During the first 6 months, most participants received monthly injections. Participants then received additional injections until diabetic macular edema resolved or stabilized with no further vision impairment. If diabetic macular edema persistent without improvement after 6 months, participants underwent focal/grid laser photocoagulation.
About half of participants had 20/32 to 20/40 vision at enrollment, while the other half had 20/50 or worse vision.
In year 2, median numbers of injections were 5, 6, and 6 for the aflibercept, bevacizumab, and ranibizumab groups, respectively. Over 2 years, median numbers were 15, 16, and 15, respectively (global P=.08).
Overall, mean visual acuity improved by 12.8, 10.0, and 12.3 letters in the aflibercept, bevacizumab, and ranibizumab groups, respectively, according to the data.
Improvement, however, appeared to vary with baseline vision (P=.02 for interaction), the researchers noted. After 2 years, among participants with worse vision , defined as 20/50 to 20/320, mean visual acuity improved by 18.1, 13.3, and 16.1 letters, respectively (aflibercept vs bevacizumab, P=.02; aflibercept vs ranibizumab, P=.18; ranibizumab vs bevacizumab, P=.18). Among those with better vision, defined as 20/32 to 20/40, mean visual acuity improved by 7.8, 6.8, and 8.6 letters, respectively (P>.10 for pairwise comparisons).
Researchers also noted that 41%, 64%, and 52% of the aflibercept, bevacizumab, and ranibizumab groups received focal/grid laser photocoagulation, respectively (aflibercept vs bevacizumab, P<.001; aflibercept vs ranibizumab, P=.04; bevacizumab vs ranibizumab, P=.01).
“The results of the Diabetic Retinopathy Clinical Research Network’s comparison of Eylea, Avastin, and Lucentis will help doctors and their patients with diabetic macular edema choose the most appropriate therapy,” John A. Wells, MD, the lead author of the study and a retinal specialist at the Palmetto Retina Center in Columbia, South Carolina, said in a press release.

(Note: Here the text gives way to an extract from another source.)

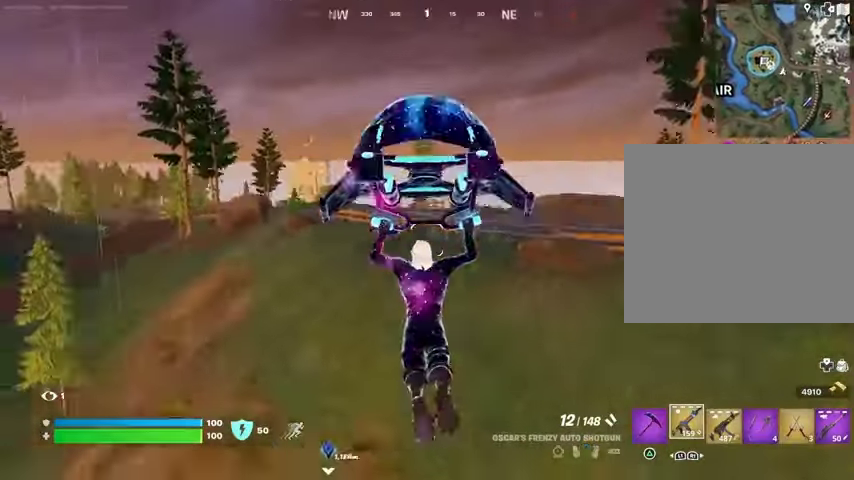
{"buttons": ["DPAD_UP"], "left_stick": "center", "right_stick": "center", "events": [[33, "right_stick", "center"], [267, "R3", "down"], [333, "R3", "up"], [400, "DPAD_UP", "down"]]}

“The study suggests there is little advantage of choosing Eylea or Lucentis over Avastin when a patient’s loss of visual acuity from macular edema is mild, meaning a visual acuity of 20/40 or better. However, patients with 20/50 or worse vision loss may benefit from Eylea, which over the course of the 2-year study outperformed Lucentis and Avastin.”
Potential Cardiovascular Concerns
Risk for heart attack, stroke, or death from a cardiovascular (CV) condition or an unknown cause appeared to be highest in the ranibizumab group compared with the aflibercept and bevacizumab groups (12% vs 5% and 8%; global P=.047; aflibercept vs bevacizumab, P=.34; aflibercept vs ranibizumab, P=.047; ranibizumab vs bevacizumab, P=.20; global P=.09 adjusted for potential confounders).
Because other studies have not denoted this difference in CV events with the treatments, the researchers speculated that it may be due to chance. However, the potential CV risks associated with the drugs warrants future study, they noted.